** START Raw data **

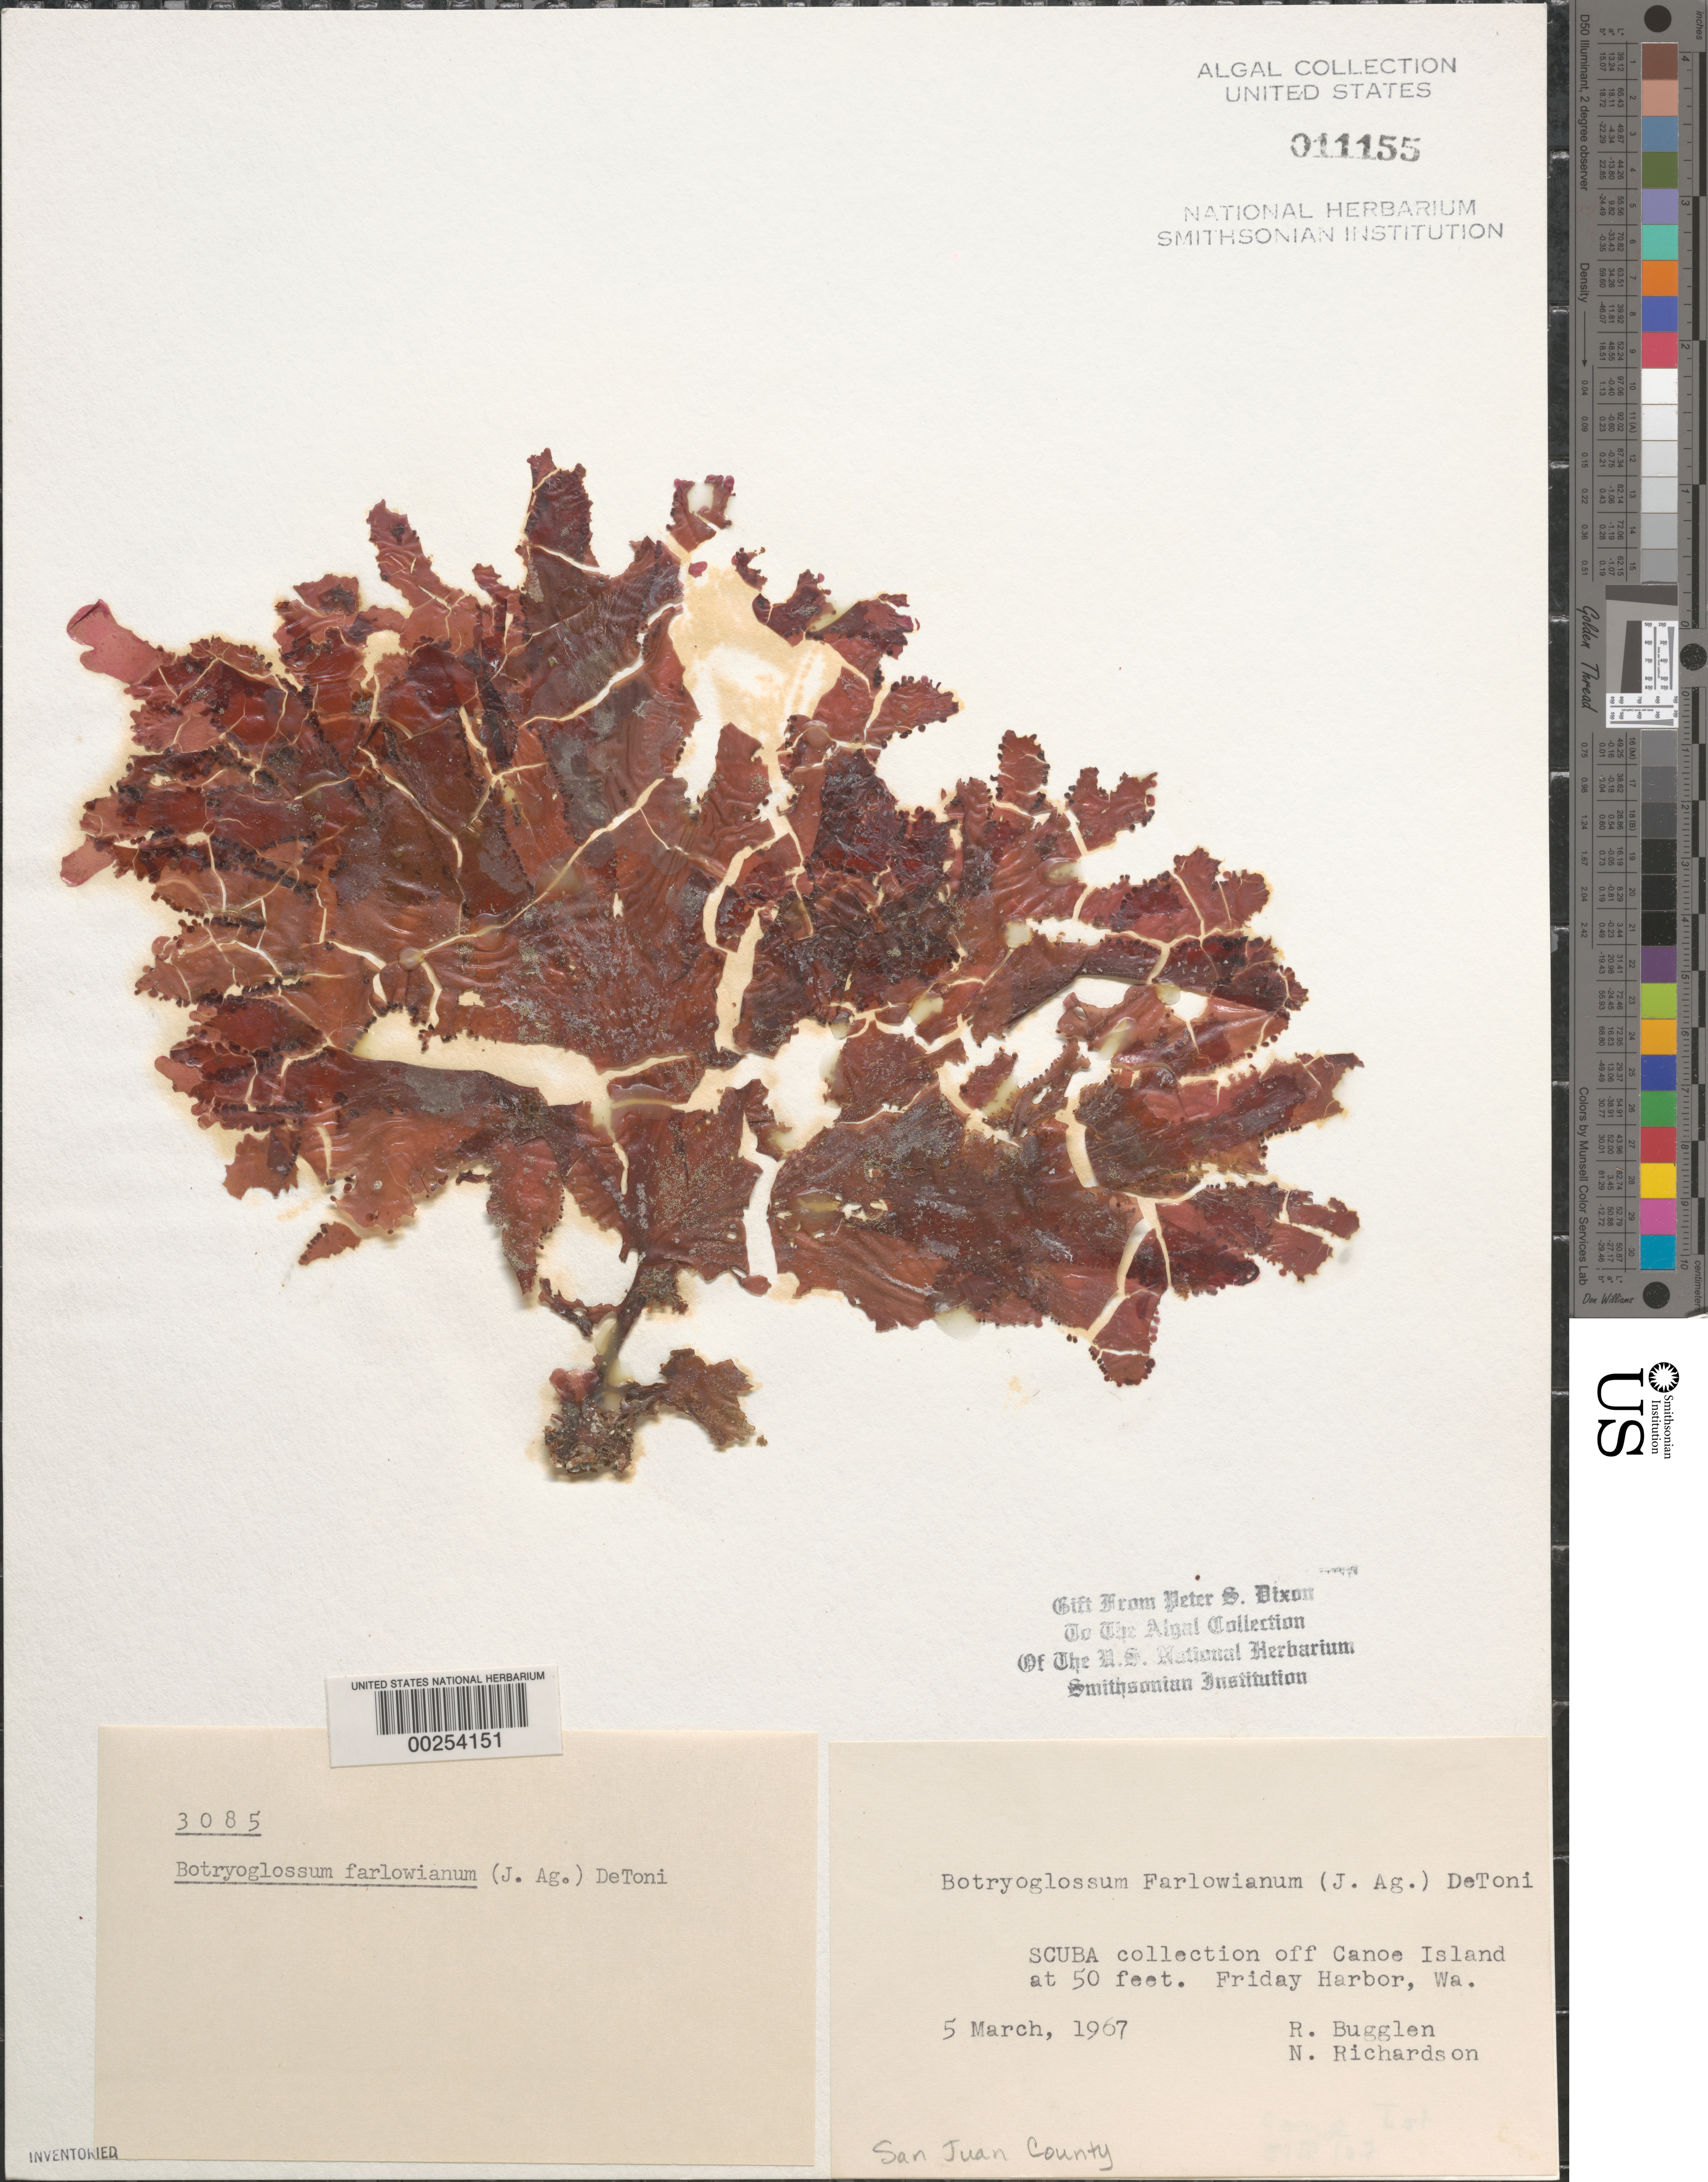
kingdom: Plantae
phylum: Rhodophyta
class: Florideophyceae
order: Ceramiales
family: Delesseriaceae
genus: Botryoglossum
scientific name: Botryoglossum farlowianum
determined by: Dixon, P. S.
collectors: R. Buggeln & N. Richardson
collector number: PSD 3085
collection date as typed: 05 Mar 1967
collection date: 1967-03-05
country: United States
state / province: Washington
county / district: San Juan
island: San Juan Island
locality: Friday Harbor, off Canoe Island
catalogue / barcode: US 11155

** END Raw data **

What is needed
Can you print every line of the records above word for word, leaving out the pictures?

Reply to the task
kingdom: Plantae
phylum: Rhodophyta
class: Florideophyceae
order: Ceramiales
family: Delesseriaceae
genus: Botryoglossum
scientific name: Botryoglossum farlowianum
determined by: Dixon, P. S.
collectors: R. Buggeln & N. Richardson
collector number: PSD 3085
collection date as typed: 05 Mar 1967
collection date: 1967-03-05
country: United States
state / province: Washington
county / district: San Juan
island: San Juan Island
locality: Friday Harbor, off Canoe Island
catalogue / barcode: US 11155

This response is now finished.